* Exercise objective *
Images should be omitted while the rest of the data is duplicated exactly.

*** Collected material Section Begins ***

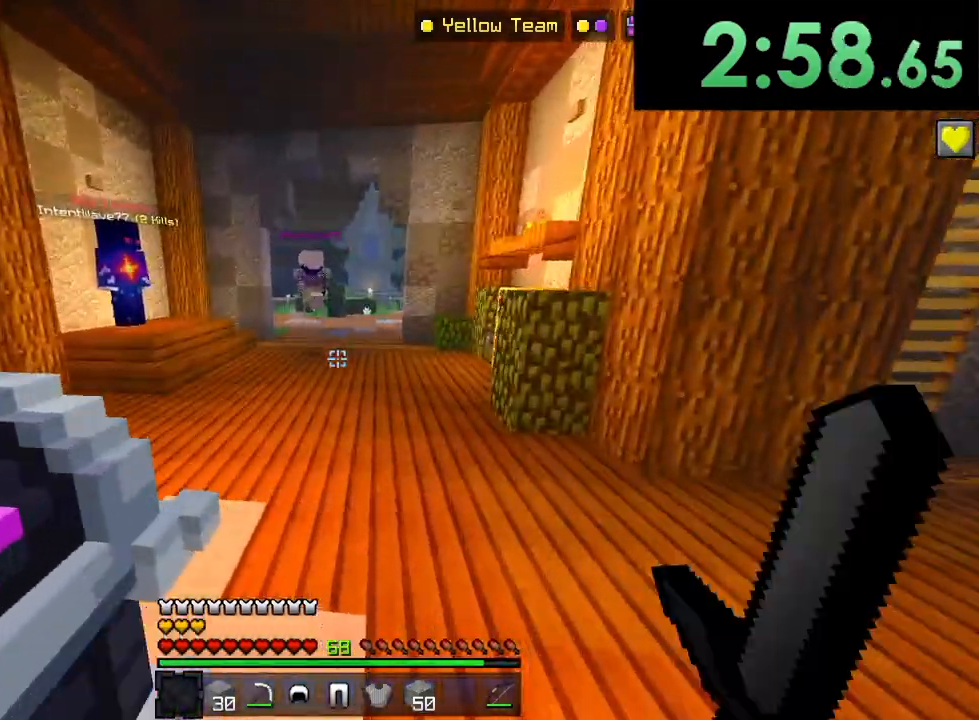
{"dt_ms": 500, "buttons": ["R2"], "left_stick": "up", "right_stick": "up-right", "button_events": [[17, "TRIANGLE", "up"], [67, "TRIANGLE", "down"], [133, "TRIANGLE", "up"], [167, "TRIANGLE", "down"], [217, "TRIANGLE", "up"], [250, "TRIANGLE", "down"], [317, "TRIANGLE", "up"], [350, "TRIANGLE", "down"], [383, "TRIANGLE", "up"], [433, "TRIANGLE", "down"], [483, "TRIANGLE", "up"]]}
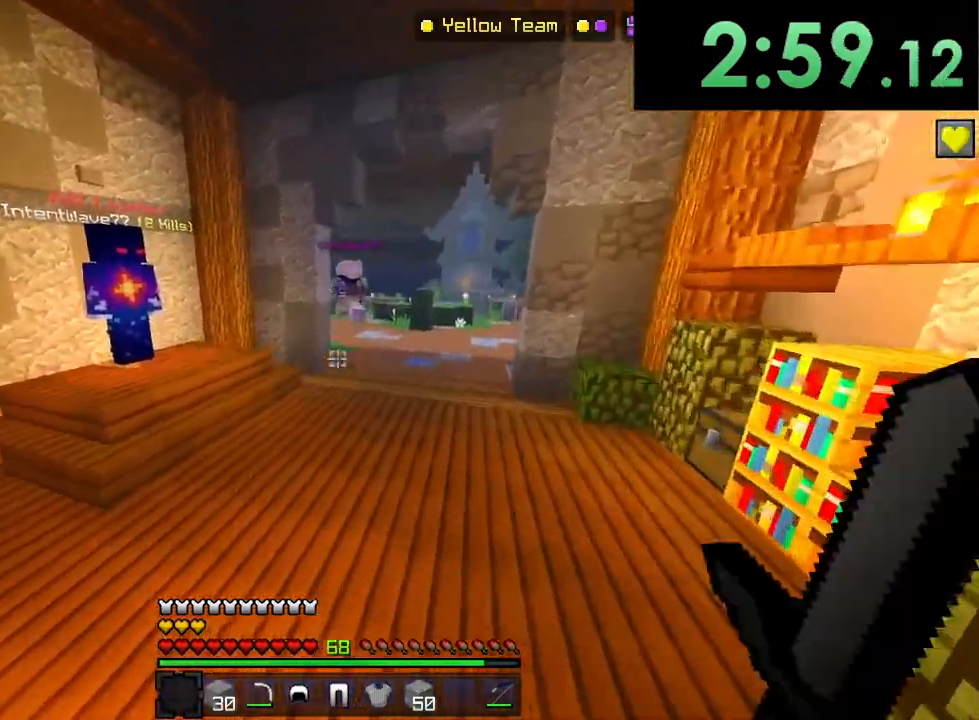
{"dt_ms": 500, "buttons": ["R2"], "left_stick": "up", "right_stick": "center", "button_events": [[17, "TRIANGLE", "down"], [67, "TRIANGLE", "up"], [117, "TRIANGLE", "down"], [150, "TRIANGLE", "up"], [183, "TRIANGLE", "down"], [217, "TRIANGLE", "up"], [267, "TRIANGLE", "down"], [317, "TRIANGLE", "up"], [350, "TRIANGLE", "down"], [400, "TRIANGLE", "up"], [450, "TRIANGLE", "down"], [483, "TRIANGLE", "up"]]}
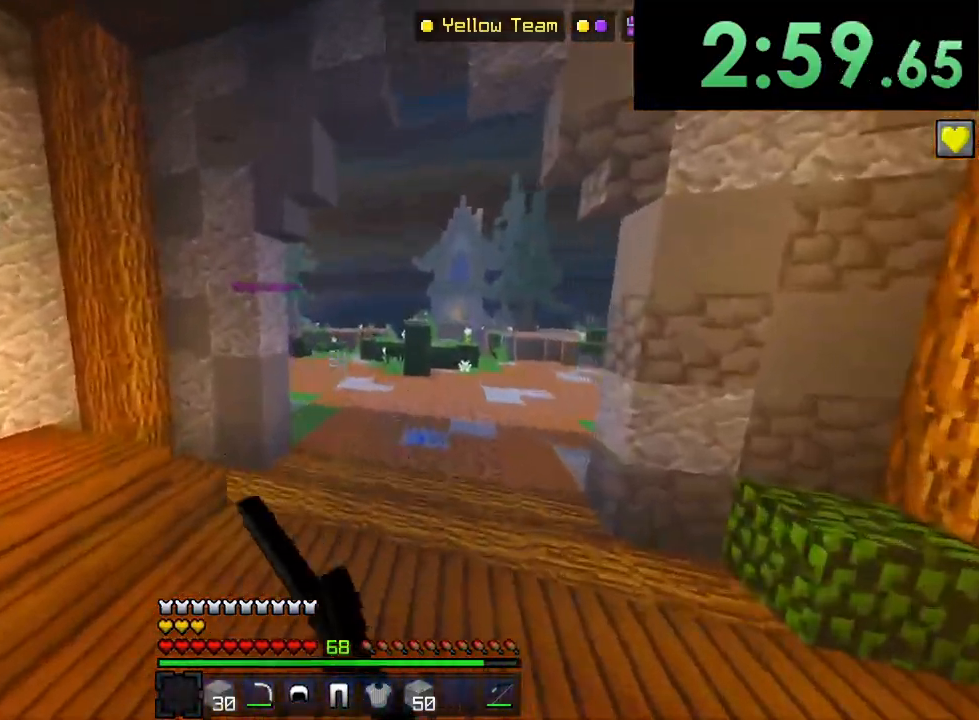
{"dt_ms": 500, "buttons": ["R2"], "left_stick": "up", "right_stick": "up-left", "button_events": [[33, "TRIANGLE", "down"], [67, "TRIANGLE", "up"], [100, "R2", "up"], [417, "R2", "down"]]}
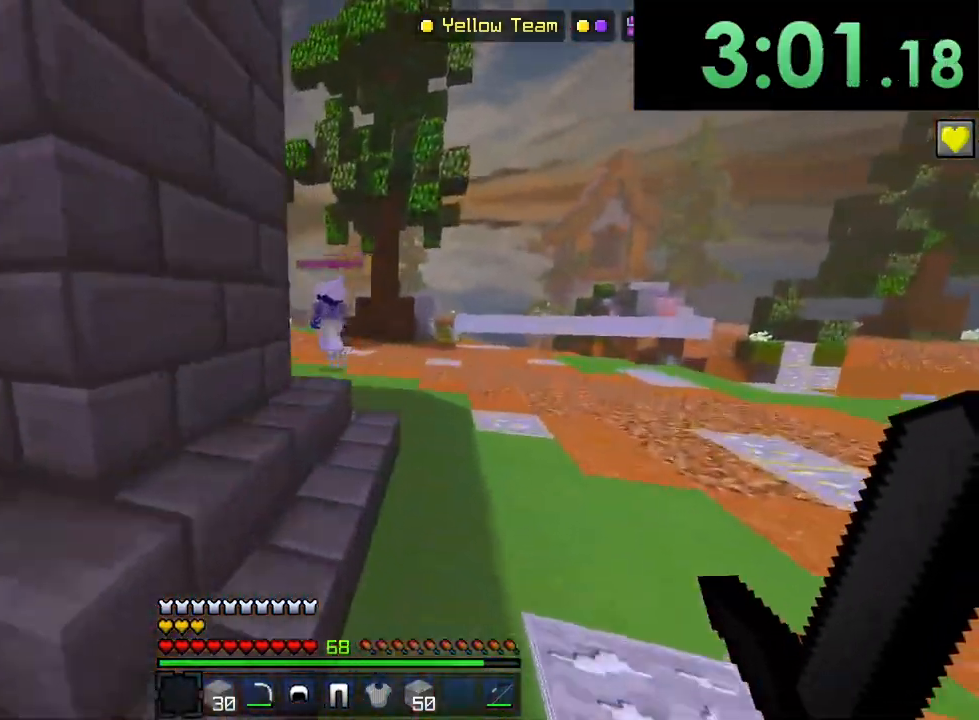
{"dt_ms": 500, "buttons": ["R2"], "left_stick": "up", "right_stick": "up-left", "button_events": [[67, "R2", "up"], [117, "R2", "down"], [300, "R2", "up"], [467, "R2", "down"]]}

*** Collected material Section Ends ***

* Answer box *
{"dt_ms": 500, "buttons": ["R2"], "left_stick": "up", "right_stick": "up-right", "button_events": [[17, "TRIANGLE", "up"], [67, "TRIANGLE", "down"], [133, "TRIANGLE", "up"], [167, "TRIANGLE", "down"], [217, "TRIANGLE", "up"], [250, "TRIANGLE", "down"], [317, "TRIANGLE", "up"], [350, "TRIANGLE", "down"], [383, "TRIANGLE", "up"], [433, "TRIANGLE", "down"], [483, "TRIANGLE", "up"]]}
{"dt_ms": 500, "buttons": ["R2"], "left_stick": "up", "right_stick": "center", "button_events": [[17, "TRIANGLE", "down"], [67, "TRIANGLE", "up"], [117, "TRIANGLE", "down"], [150, "TRIANGLE", "up"], [183, "TRIANGLE", "down"], [217, "TRIANGLE", "up"], [267, "TRIANGLE", "down"], [317, "TRIANGLE", "up"], [350, "TRIANGLE", "down"], [400, "TRIANGLE", "up"], [450, "TRIANGLE", "down"], [483, "TRIANGLE", "up"]]}
{"dt_ms": 500, "buttons": ["R2"], "left_stick": "up", "right_stick": "up-left", "button_events": [[33, "TRIANGLE", "down"], [67, "TRIANGLE", "up"], [100, "R2", "up"], [417, "R2", "down"]]}
{"dt_ms": 500, "buttons": ["R2"], "left_stick": "up", "right_stick": "up-left", "button_events": [[67, "R2", "up"], [117, "R2", "down"], [300, "R2", "up"], [467, "R2", "down"]]}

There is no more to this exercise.